Barbarian - ironically, the demise of my maternal grandparents was long and drawn out, beginning in perhaps 1990 when my grandfather turned 80 and ending in 1996 when my grandmother finally died. My mother, god bless her, ran herself ragged trying to cook, clean and care for them - and with the demands of teenagers too.
Tragically, she died herself just two years after her own mum died. Her mum was 84 and she (my mum) 52. I think one of her coping mechanisms during this time was drinking pretty heavily. She was a very petite woman and it led to cancer which proved terminal.
In a sense I know I have been spared the pain and agony of seeing them slowly deteriorate. I also think the myriad of feelings - guilt, relief, grief, pain - when my mum did lose her mum - contributed to the feelings and of course her own mum was very elderly.
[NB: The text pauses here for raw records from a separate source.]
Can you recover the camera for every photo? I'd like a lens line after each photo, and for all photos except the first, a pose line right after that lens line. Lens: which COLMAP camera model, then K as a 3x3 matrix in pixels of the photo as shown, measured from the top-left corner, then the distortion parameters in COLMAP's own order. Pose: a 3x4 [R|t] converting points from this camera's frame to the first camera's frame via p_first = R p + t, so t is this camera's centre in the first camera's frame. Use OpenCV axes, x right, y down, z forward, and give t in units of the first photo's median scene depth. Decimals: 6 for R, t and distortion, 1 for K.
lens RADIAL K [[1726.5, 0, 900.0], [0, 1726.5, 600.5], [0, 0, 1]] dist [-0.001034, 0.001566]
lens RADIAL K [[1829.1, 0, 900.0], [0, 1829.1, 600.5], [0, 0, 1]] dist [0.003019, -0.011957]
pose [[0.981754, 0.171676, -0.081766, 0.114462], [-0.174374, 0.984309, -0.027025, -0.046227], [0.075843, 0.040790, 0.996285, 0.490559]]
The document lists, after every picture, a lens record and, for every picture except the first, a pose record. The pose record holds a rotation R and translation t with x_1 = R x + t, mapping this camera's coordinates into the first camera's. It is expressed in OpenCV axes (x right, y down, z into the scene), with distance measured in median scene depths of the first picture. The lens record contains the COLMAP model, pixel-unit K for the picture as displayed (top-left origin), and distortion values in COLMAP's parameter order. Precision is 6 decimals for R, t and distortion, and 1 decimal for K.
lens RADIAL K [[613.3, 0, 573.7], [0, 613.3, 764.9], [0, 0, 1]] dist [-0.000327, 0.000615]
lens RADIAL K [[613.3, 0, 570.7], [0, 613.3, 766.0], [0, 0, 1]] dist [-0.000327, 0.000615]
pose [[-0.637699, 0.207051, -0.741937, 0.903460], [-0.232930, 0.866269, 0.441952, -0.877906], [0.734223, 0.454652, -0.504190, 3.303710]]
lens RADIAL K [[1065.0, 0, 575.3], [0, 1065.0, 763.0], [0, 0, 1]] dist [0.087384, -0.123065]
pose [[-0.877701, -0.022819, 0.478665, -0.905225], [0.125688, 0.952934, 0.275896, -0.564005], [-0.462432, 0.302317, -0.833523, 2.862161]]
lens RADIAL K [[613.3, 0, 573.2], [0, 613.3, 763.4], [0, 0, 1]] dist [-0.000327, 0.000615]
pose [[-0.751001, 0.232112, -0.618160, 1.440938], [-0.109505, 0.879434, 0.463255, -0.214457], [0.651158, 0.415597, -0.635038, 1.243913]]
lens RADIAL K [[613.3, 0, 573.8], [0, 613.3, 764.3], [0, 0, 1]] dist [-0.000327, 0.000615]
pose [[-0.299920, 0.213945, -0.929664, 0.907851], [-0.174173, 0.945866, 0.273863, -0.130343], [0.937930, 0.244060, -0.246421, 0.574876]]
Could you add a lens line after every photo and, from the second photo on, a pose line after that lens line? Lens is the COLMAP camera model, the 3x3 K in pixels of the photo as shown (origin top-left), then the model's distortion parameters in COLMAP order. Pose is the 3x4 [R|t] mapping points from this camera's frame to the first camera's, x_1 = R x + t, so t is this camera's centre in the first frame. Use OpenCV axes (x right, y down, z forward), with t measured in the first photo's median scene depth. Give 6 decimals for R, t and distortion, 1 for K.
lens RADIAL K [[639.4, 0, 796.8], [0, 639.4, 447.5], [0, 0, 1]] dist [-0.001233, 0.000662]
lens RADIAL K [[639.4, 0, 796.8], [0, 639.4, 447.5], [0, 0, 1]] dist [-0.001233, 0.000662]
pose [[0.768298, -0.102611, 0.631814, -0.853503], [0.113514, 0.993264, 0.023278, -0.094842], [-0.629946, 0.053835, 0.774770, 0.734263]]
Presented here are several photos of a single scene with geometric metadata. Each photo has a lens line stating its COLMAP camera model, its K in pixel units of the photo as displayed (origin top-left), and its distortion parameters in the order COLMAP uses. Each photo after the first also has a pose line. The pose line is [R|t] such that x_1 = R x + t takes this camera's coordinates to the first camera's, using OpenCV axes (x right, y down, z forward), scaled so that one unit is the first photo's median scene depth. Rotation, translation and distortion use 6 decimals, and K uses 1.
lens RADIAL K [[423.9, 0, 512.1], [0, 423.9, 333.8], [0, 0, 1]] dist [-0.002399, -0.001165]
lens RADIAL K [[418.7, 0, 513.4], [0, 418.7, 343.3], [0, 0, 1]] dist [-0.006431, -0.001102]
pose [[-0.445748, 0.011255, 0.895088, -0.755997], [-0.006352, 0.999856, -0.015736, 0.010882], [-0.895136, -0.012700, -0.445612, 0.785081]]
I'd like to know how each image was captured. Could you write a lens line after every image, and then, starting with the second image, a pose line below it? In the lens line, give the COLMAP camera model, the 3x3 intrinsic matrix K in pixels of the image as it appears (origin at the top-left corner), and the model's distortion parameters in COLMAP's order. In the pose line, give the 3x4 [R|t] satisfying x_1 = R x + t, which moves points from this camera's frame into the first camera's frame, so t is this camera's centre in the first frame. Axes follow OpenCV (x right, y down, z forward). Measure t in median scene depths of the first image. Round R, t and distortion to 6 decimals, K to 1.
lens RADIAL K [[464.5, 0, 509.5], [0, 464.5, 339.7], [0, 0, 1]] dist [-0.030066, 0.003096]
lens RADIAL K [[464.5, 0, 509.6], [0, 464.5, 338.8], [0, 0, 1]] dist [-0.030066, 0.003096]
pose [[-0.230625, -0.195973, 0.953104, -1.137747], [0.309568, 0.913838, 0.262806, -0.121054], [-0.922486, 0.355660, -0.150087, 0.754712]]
I suppose what I am trying to express is a rift. Over the next two decades I know my peers will start to lose their parents and every time this opens up the wound a little, yet no one sees it, it was too long ago. I feel at times very disconnected from those around me! My reactions to finding out about a loss just brings me back to my own losses which really is hugely selfish.
Caramel I can see how hearing about other losses would open up old wounds for you and you are still grieving. You have been through a lot and it's fine and understandable to have all these feelings. Is there someone you can talk to about your losses? The fact they were a while ago does not diminish them or your feelings.
I have accessed counselling recently, and this is perhaps why I wanted to open up a little more on here (I wouldn't in real life as apart from anything else my feelings are just feelings and are never expressed in my actions or words - I think that if they were that would make me really rather horrible!)
Perhaps what it is is a desire to have those losses acknowledged. Ironically, by the time I lost my Dad, there was simply no one left to love and support me!
I do allow myself the odd "its not bloody fair" moment. Its not about invalidating anyone else grief, like you its about wanting the world to acknowledge that it's really hard to lose people when you are young. Its partly about the relationship you were never able to have with that person.
So I will acknowledge your loss. It must have been very hard for you and I would not be surprised if you felt alone and unsupported at times. I am sorry for your loss and the fact that you care enough about people's feelings to respect their grief even when you are hurting shows that you are a good person.
I think I know exactly what you mean. I had similar feelings after my friend's child died and I didn't feel I had any right to grieve myself because my loss was nothing in comparison to hers. But the grief just came out in other ways, including feelings of intolerance, just like you have described. I am very sorry for your loss.